While I’m picking on Star Trek, let’s look at their poor record on automated responses. Time and again, the Federation faces down the Borg and time and again, it’s a bag of protoplasm giving the orders to other bags of protoplasm punching buttons. No wonder the Borg are the greatest existential threat to the Federation: the Federation has failed to automate. While the organisms ponder, the automations ravage. We can coordinate responses today with products like Swimlane; where’s the SOAR on the Enterprise?

One more beef with Federation technology: those holodecks are constantly spilling over into other systems. I can solve those issues with a few Palo Alto firewalls…

After all this, it seems anticlimactic to talk about how zero trust principles would have kept the guys in Office Space from putting a virus into the credit union software.
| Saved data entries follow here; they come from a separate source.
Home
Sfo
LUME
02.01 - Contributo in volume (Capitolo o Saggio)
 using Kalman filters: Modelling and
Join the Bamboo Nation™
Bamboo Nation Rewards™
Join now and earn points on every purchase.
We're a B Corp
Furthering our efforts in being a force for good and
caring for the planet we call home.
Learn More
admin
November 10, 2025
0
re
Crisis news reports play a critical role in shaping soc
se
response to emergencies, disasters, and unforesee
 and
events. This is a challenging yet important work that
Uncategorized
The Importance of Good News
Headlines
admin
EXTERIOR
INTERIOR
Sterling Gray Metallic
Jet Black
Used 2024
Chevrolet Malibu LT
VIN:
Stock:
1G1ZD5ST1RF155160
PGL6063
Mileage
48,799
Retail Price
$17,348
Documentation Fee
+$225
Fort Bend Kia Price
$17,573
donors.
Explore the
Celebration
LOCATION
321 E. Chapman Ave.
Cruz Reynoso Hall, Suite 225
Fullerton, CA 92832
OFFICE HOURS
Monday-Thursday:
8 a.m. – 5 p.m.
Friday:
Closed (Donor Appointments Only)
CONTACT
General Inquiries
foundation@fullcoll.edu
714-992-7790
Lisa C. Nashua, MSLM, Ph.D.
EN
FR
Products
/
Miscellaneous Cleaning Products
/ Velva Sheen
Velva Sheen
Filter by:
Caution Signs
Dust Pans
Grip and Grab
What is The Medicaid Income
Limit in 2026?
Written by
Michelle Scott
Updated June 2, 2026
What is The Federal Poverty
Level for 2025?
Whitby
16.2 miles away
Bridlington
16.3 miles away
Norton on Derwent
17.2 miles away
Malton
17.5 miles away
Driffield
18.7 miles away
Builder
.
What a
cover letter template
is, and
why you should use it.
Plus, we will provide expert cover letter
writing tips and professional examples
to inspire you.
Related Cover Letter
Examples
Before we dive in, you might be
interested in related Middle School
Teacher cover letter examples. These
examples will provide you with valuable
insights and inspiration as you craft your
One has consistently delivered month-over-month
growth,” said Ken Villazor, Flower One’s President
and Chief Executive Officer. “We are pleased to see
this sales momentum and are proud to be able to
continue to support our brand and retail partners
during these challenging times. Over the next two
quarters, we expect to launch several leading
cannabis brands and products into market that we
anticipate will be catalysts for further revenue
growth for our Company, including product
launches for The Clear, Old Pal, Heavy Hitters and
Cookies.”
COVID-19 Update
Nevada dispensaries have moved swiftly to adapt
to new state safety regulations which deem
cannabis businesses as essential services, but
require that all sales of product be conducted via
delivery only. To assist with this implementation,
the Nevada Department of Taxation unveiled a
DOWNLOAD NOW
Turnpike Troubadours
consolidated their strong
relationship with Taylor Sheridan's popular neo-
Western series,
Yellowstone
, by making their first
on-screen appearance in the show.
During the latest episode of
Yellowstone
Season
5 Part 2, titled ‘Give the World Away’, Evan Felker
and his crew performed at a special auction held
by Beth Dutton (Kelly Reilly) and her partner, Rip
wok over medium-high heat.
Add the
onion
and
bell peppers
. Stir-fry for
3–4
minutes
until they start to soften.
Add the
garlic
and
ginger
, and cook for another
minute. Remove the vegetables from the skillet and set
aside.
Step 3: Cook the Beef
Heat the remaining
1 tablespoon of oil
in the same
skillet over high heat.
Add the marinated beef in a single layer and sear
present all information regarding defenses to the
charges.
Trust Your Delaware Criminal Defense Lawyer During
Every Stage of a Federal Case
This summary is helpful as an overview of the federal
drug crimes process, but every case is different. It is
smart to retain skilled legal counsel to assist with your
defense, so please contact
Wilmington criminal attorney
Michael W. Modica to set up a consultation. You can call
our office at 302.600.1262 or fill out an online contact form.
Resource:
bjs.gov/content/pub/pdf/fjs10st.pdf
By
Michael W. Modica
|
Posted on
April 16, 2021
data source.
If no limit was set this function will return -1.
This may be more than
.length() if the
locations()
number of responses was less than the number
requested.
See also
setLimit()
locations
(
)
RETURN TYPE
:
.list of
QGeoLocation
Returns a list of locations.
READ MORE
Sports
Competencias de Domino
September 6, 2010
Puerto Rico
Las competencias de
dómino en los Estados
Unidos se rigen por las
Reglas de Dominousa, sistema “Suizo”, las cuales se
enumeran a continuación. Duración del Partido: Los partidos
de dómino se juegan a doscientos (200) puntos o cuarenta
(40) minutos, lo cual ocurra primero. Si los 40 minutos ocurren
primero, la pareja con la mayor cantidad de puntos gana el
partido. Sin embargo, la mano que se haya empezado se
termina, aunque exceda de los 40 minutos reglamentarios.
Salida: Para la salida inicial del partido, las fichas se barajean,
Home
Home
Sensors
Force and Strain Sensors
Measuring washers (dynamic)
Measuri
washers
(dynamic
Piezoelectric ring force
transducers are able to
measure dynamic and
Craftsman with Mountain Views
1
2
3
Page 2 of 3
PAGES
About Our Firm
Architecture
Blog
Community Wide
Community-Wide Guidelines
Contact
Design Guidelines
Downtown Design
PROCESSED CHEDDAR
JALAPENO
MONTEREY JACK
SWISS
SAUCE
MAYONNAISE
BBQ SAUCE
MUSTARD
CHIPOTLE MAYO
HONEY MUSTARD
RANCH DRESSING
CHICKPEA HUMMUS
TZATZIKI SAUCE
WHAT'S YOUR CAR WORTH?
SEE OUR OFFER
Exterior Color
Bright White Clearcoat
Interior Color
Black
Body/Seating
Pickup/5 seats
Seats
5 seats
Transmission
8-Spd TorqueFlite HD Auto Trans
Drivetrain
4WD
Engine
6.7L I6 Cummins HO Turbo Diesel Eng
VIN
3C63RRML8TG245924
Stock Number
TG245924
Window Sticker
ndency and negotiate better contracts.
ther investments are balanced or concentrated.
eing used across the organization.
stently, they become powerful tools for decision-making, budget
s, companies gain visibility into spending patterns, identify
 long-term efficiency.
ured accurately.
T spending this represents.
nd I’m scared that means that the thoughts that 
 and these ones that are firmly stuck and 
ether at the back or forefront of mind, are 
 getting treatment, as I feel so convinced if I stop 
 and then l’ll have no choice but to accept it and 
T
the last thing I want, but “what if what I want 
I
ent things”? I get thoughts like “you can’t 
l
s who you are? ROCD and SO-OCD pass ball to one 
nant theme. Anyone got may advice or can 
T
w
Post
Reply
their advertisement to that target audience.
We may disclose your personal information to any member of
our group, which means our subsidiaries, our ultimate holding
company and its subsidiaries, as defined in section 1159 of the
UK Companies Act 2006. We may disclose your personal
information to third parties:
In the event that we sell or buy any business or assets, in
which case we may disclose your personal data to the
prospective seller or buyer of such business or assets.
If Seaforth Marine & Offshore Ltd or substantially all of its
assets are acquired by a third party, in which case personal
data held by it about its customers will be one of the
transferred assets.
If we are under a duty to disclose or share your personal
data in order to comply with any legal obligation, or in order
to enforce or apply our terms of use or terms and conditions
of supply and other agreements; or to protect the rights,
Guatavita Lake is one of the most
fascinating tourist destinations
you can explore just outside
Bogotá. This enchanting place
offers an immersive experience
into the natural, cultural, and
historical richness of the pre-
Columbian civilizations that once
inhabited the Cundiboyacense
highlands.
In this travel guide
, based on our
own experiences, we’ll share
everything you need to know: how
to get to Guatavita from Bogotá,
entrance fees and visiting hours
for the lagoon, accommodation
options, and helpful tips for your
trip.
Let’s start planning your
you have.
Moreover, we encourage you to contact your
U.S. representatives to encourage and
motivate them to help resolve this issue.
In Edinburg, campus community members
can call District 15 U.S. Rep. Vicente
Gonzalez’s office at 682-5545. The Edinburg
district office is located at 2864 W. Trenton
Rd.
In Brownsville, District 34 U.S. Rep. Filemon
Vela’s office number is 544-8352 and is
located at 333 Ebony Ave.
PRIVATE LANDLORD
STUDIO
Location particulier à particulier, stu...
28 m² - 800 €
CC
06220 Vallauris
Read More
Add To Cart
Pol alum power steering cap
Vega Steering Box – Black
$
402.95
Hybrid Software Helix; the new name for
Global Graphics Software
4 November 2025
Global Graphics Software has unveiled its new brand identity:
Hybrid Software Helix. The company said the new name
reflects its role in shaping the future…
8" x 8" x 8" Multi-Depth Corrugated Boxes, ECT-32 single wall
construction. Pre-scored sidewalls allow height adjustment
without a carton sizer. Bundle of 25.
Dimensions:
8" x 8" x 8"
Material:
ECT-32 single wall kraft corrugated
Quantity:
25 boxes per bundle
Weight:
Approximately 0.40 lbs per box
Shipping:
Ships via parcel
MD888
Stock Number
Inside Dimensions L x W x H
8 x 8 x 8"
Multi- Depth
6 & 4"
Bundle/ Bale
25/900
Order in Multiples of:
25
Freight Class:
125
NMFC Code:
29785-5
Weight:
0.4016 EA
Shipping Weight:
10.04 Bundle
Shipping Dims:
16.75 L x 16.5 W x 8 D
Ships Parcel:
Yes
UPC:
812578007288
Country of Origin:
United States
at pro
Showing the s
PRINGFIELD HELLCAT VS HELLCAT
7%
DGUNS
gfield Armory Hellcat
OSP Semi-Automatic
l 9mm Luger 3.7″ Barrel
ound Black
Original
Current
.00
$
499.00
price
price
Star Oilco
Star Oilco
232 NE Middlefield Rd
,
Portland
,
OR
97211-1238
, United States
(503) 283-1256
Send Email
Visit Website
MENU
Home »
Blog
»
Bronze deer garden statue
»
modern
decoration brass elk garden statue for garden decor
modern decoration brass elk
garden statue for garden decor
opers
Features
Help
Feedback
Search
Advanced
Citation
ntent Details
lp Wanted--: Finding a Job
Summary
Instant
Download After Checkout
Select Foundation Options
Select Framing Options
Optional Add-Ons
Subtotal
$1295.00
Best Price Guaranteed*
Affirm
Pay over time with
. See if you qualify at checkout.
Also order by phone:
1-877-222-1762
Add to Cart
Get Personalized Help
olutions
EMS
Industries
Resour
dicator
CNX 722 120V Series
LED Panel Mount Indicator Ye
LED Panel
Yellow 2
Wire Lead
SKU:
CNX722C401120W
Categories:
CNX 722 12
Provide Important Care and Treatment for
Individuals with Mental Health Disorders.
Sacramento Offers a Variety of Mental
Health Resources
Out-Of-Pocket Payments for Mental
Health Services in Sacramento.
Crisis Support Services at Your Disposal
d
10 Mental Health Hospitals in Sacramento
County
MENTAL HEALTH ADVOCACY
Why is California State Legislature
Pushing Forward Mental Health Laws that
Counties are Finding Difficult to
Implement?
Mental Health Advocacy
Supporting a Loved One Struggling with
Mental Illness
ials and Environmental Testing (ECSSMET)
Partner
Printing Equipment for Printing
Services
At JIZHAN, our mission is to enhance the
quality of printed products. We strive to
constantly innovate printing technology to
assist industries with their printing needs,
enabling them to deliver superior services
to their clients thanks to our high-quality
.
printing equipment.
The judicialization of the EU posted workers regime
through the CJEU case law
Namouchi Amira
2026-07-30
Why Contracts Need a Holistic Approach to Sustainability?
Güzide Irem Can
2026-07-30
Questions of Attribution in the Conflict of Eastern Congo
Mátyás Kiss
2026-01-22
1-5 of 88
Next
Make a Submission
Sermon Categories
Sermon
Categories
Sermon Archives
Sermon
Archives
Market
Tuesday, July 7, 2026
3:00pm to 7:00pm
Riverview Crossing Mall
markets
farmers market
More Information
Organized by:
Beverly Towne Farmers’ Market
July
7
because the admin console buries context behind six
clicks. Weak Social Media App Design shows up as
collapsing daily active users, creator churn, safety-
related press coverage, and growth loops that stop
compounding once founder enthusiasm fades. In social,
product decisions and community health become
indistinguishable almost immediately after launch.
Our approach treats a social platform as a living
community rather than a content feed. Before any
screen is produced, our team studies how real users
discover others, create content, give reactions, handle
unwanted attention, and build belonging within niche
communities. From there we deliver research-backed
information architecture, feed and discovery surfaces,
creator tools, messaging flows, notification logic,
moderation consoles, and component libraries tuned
Good DLP would have prevented Michael Bolton from copying files to external media and access rights limits would have kept Peter Gibbons from being able to make code changes. Add in an automated code validation process, and Initech would have been saved. In Initech’s defense, it was around in the 1990s, before we knew what we currently know. There’s no excuse, though, for the flyboys up in their star cruisers and Death Stars. Zero trust should have been baked into those platforms. True, it would have forced screenwriters to be a lot more inventive… or maybe they would have just given up on “here’s how someone takes complete control” plot lines. But isn’t that what we ultimately want in real life? Zero trust security principles will make hackers have to be a lot more inventive… or maybe just give up attacking the zero trust organization and go look for an easier target.